• [Exercise brief]: Word for word, print each line of the listing below; pictures stay out.

• [Records supplied]:

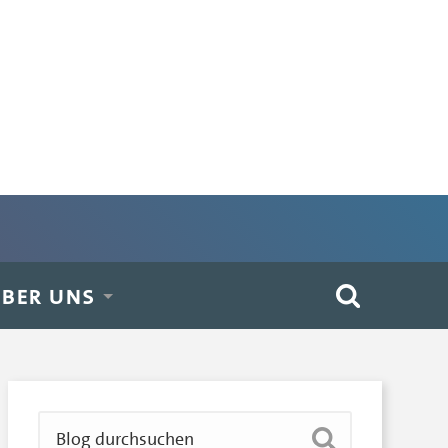
BER UNS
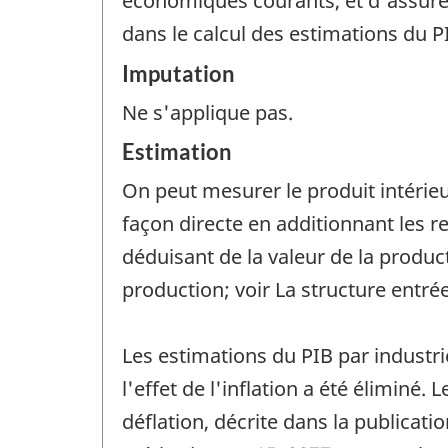
économiques courants, et d'assurer
dans le calcul des estimations du P
Imputation
Ne s'applique pas.
Estimation
On peut mesurer le produit intérieu
façon directe en additionnant les r
déduisant de la valeur de la product
production; voir La structure entr
Les estimations du PIB par industr
l'effet de l'inflation a été élimin
déflation, décrite dans la publicat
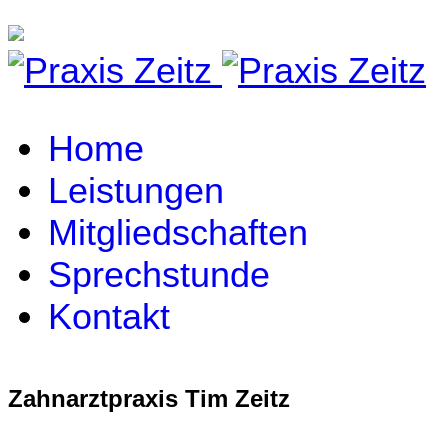
Home
Leistungen
Mitgliedschaften
Sprechstunde
Kontakt
Zahnarztpraxis Tim Zeitz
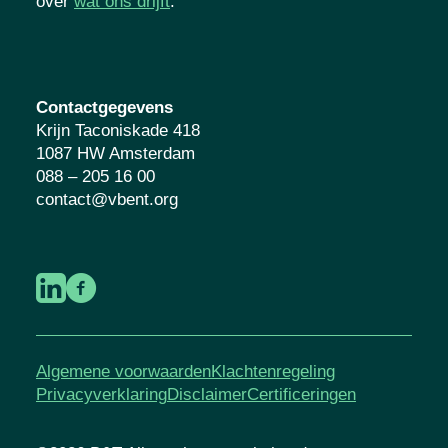
kansrijke toekomst voor kinderen en
jongeren. Lees meer over
wat ons drijft
.
Contactgegevens
Krijn Taconiskade 418
1087 HW Amsterdam
088 – 205 16 00
contact@vbent.org
Algemene voorwaarden
Klachtenregeling
Privacyverklaring
Disclaimer
Certificeringen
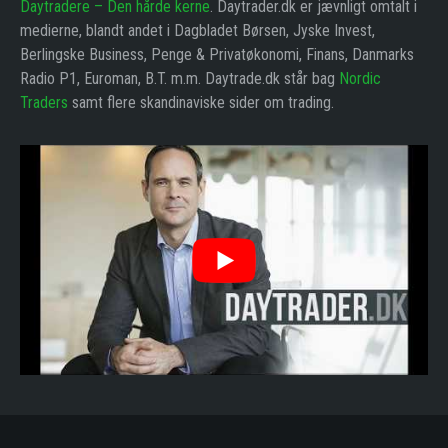
Daytradere – Den hårde kerne
. Daytrader.dk er jævnligt omtalt i
medierne, blandt andet i Dagbladet Børsen, Jyske Invest,
Berlingske Business, Penge & Privatøkonomi, Finans, Danmarks
Radio P1, Euroman, B.T. m.m. Daytrade.dk står bag
Nordic
Traders
samt flere skandinaviske sider om trading.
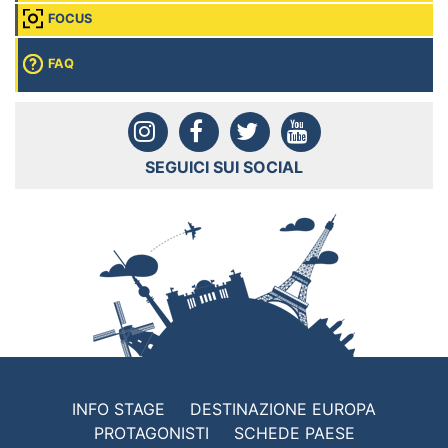
FOCUS
FAQ
SEGUICI SUI SOCIAL
INFO STAGE
DESTINAZIONE EUROPA
PROTAGONISTI
SCHEDE PAESE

• [Final answer]:
BER UNS
économiques courants, et d'assurer
dans le calcul des estimations du P
Imputation
Ne s'applique pas.
Estimation
On peut mesurer le produit intérieu
façon directe en additionnant les r
déduisant de la valeur de la product
production; voir La structure entr
Les estimations du PIB par industr
l'effet de l'inflation a été élimin
déflation, décrite dans la publicat
Home
Leistungen
Mitgliedschaften
Sprechstunde
Kontakt
Zahnarztpraxis Tim Zeitz
kansrijke toekomst voor kinderen en
jongeren. Lees meer over
wat ons drijft
.
Contactgegevens
Krijn Taconiskade 418
1087 HW Amsterdam
088 – 205 16 00
contact@vbent.org
Algemene voorwaarden
Klachtenregeling
Privacyverklaring
Disclaimer
Certificeringen
Daytradere – Den hårde kerne
. Daytrader.dk er jævnligt omtalt i
medierne, blandt andet i Dagbladet Børsen, Jyske Invest,
Berlingske Business, Penge & Privatøkonomi, Finans, Danmarks
Radio P1, Euroman, B.T. m.m. Daytrade.dk står bag
Nordic
Traders
samt flere skandinaviske sider om trading.
FOCUS
FAQ
SEGUICI SUI SOCIAL
INFO STAGE
DESTINAZIONE EUROPA
PROTAGONISTI
SCHEDE PAESE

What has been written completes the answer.